_Work item_
What is the number of lines in this listing that include "SetInfoPointer"? Answer with that number only.

_Source material_
[Start of Attachment]

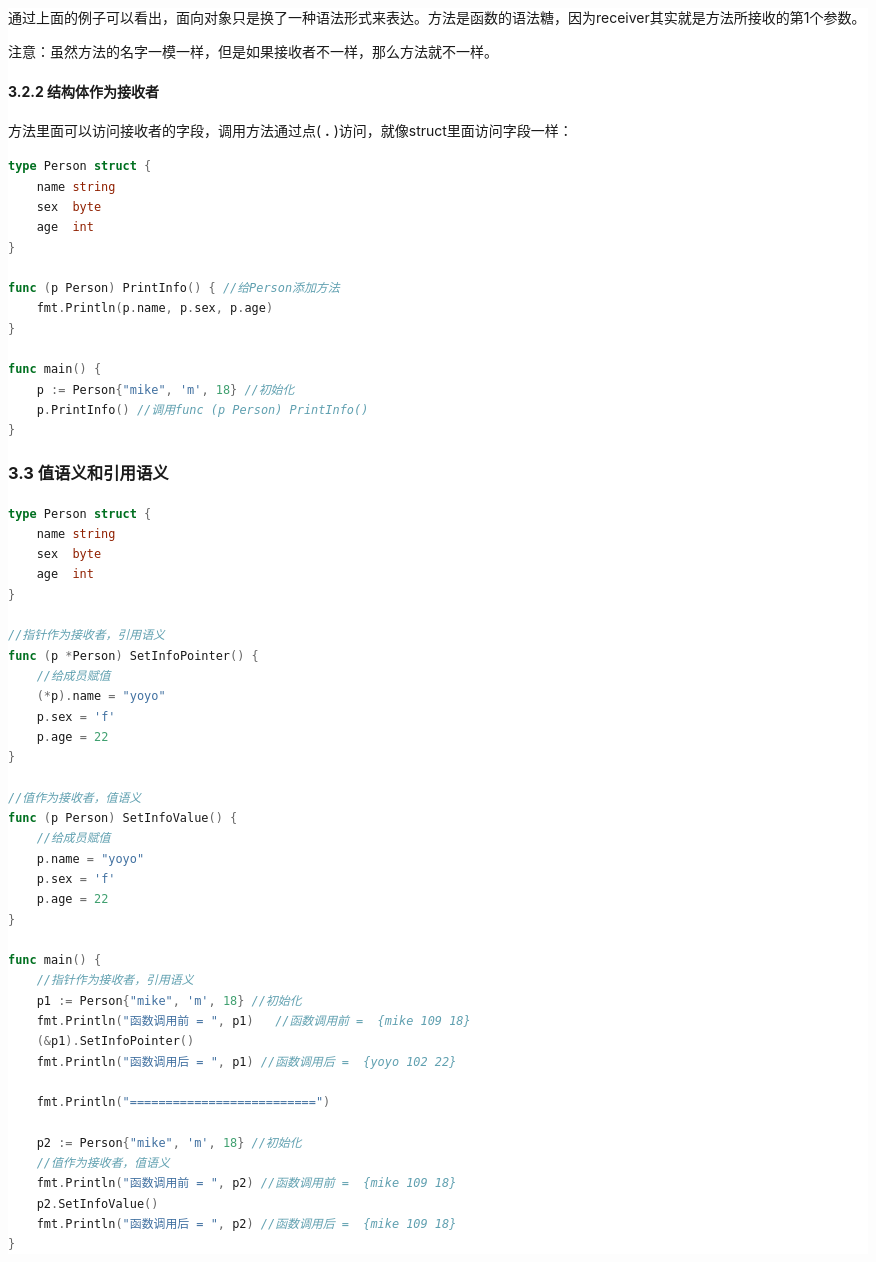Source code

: 通过上面的例子可以看出，面向对象只是换了一种语法形式来表达。方法是函数的语法糖，因为receiver其实就是方法所接收的第1个参数。

注意：虽然方法的名字一模一样，但是如果接收者不一样，那么方法就不一样。

#### 3.2.2 结构体作为接收者

方法里面可以访问接收者的字段，调用方法通过点( **.** )访问，就像struct里面访问字段一样：

```go
type Person struct {
    name string
    sex  byte
    age  int
}
 
func (p Person) PrintInfo() { //给Person添加方法
    fmt.Println(p.name, p.sex, p.age)
}
 
func main() {
    p := Person{"mike", 'm', 18} //初始化
    p.PrintInfo() //调用func (p Person) PrintInfo()
}
```

### 3.3 值语义和引用语义

```go
type Person struct {
    name string
    sex  byte
    age  int
}
 
//指针作为接收者，引用语义
func (p *Person) SetInfoPointer() {
    //给成员赋值
    (*p).name = "yoyo"
    p.sex = 'f'
    p.age = 22
}
 
//值作为接收者，值语义
func (p Person) SetInfoValue() {
    //给成员赋值
    p.name = "yoyo"
    p.sex = 'f'
    p.age = 22
}
 
func main() {
    //指针作为接收者，引用语义
    p1 := Person{"mike", 'm', 18} //初始化
    fmt.Println("函数调用前 = ", p1)   //函数调用前 =  {mike 109 18}
    (&p1).SetInfoPointer()
    fmt.Println("函数调用后 = ", p1) //函数调用后 =  {yoyo 102 22}
 
    fmt.Println("==========================")
 
    p2 := Person{"mike", 'm', 18} //初始化
    //值作为接收者，值语义
    fmt.Println("函数调用前 = ", p2) //函数调用前 =  {mike 109 18}
    p2.SetInfoValue()
    fmt.Println("函数调用后 = ", p2) //函数调用后 =  {mike 109 18}
}
```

[End of Attachment]

_Problem solution_
2